## Task a
Output the passage of the blog post about Anansi Boys that opens with the words containing "Understand, please, that" and closes with "should be safe.", copied word for word.

## Document excerpt
Thomm Quackenbush, author

09.03.05 11:30 p.m.

He who makes a beast of himself gets rid of the pain on being a man.  

-Dr. Johnson

 



Previously in Xenology: Xen set himself to writing a novel. Dives Dives strived to be melodic. Xen got his Masters in Secondary Education because he is poor at making life choices.

Anansi Boys

This morning, while ordering books for Emily through the library website, I noticed that Neil Gaiman had a new book out. There was the precognitive lurch in my stomach which means that doing any further research is going to reveal unpleasant information. Nonetheless, I am a glutton for punishment through information and I did the research. The blurbs speak of the story of the African Spider gods' children. I shifted in my seat, just grateful that it doesn't talk about Shane falling out of reality. Still, it sounds bloody identical to my character Wick, as that is precisely his background and as I had ever intention of using him more in further books. Now I will forebear for fear of being seen as an imitative hack. Are there really so few ideas floating in the ether that I happened to create a character that is now starring in the newest Neil Gaiman book?
Spyderwick's dad  
"I am an arachnid, yet even I think this is odd."

Understand, please, that I am not ridiculously claiming that Neil Gaiman ripped me off. If he was even aware that I existed, I would be pleasantly shocked. He is more that creative and imaginative enough on his own to independently have created this character and, certainly, people are going to ascribe it entirely to him. Wyck will be seen as a pale replica of Fat Charlie, as I believe Gaiman has named him. Gaiman is the better and more famous writer. I am just some internet blip on two-hundred people's radar a day at best. Right now, ten times that many people are buying something Gaiman wrote. As long as he does not venture into vampire and aliens, the subject of the two planned sequels to Deaths Worse than Fate, I should be safe.

It is grating to be overshadowed so quickly, before I can even get around to finishing my book. I am trying not to let it dispirit me. In all likelihood, when Gaiman was writing, he happened upon other people who had already made use to very similar ideas to though of which he was making liberal use.

[Multi-view image geometry data]
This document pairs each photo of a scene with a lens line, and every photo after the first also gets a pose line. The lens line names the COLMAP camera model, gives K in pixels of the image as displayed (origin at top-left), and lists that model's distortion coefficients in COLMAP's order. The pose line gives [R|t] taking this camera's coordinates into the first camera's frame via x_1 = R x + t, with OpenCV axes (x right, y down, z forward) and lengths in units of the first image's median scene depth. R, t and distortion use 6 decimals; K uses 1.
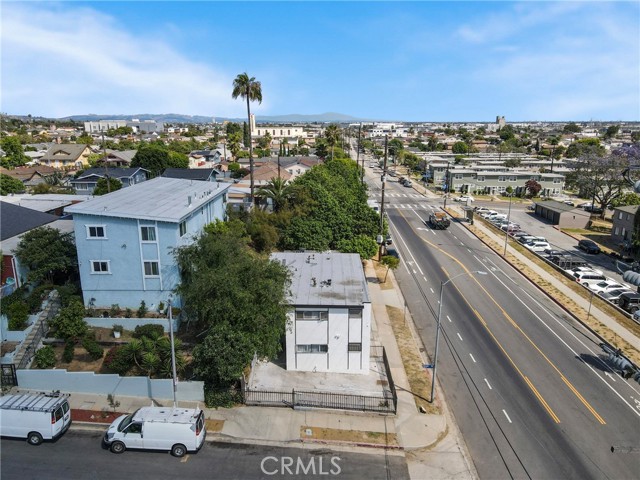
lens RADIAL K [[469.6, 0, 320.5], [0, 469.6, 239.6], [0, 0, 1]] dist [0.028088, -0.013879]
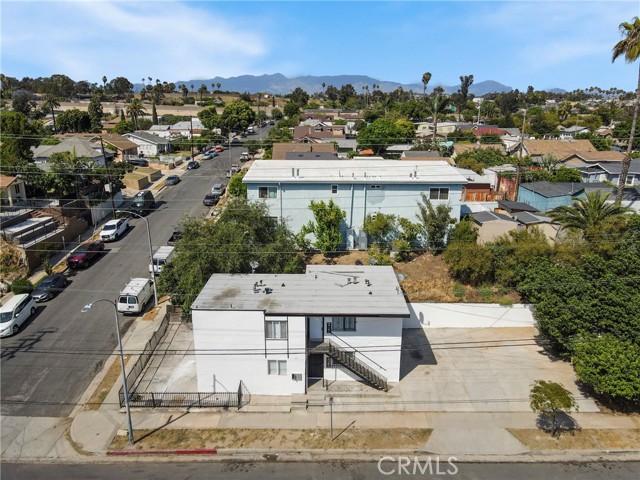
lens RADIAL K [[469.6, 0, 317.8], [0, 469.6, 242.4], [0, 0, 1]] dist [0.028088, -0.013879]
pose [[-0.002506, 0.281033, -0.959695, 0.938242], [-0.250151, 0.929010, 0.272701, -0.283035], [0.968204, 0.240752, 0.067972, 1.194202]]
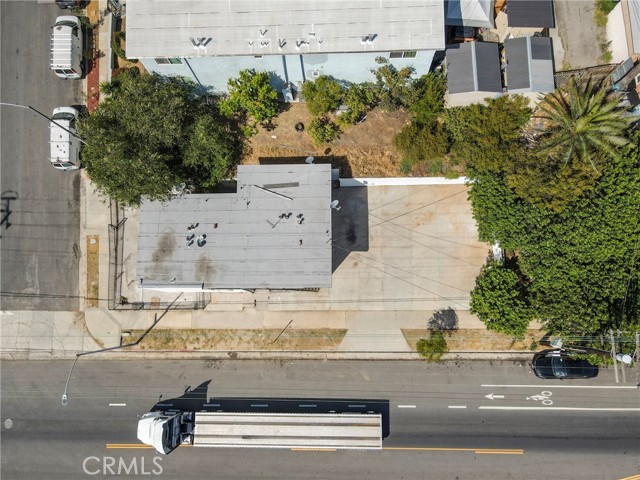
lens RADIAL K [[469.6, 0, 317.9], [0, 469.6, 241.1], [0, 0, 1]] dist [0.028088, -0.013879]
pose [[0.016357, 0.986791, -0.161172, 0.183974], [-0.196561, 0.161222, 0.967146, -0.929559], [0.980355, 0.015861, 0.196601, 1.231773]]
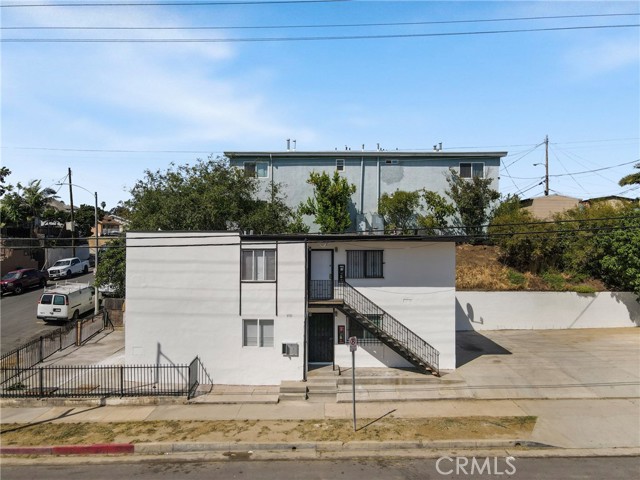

## Task b
Express the multi-view image geometry records, from their start through the line containing "242.4], [0, 0, 1]] dist [0.028088, -0.013879]", as a two-column CSV with the columns task and value. Give one row for each item to be answered, with its text and its answer each in one quoted field and line breaks turned into spaces, and leave the pictures out.

## Task solution a
Understand, please, that I am not ridiculously claiming that Neil Gaiman ripped me off. If he was even aware that I existed, I would be pleasantly shocked. He is more that creative and imaginative enough on his own to independently have created this character and, certainly, people are going to ascribe it entirely to him. Wyck will be seen as a pale replica of Fat Charlie, as I believe Gaiman has named him. Gaiman is the better and more famous writer. I am just some internet blip on two-hundred people's radar a day at best. Right now, ten times that many people are buying something Gaiman wrote. As long as he does not venture into vampire and aliens, the subject of the two planned sequels to Deaths Worse than Fate, I should be safe.

## Task solution b
task,value
"This document pairs each photo of a scene with a lens line, and every photo after the first also gets a pose line. The lens line names the COLMAP camera model, gives K in pixels of the image as displayed (origin at top-left), and lists that model's distortion coefficients in COLMAP's order. The pose line gives [R|t] taking this camera's coordinates into the first camera's frame via x_1 = R x + t, with OpenCV axes (x right, y down, z forward) and lengths in units of the first image's median scene depth. R, t and distortion use 6 decimals; K uses 1.","lens RADIAL K [[469.6, 0, 320.5], [0, 469.6, 239.6], [0, 0, 1]] dist [0.028088, -0.013879] lens RADIAL K [[469.6, 0, 317.8], [0, 469.6, 242.4], [0, 0, 1]] dist [0.028088, -0.013879]"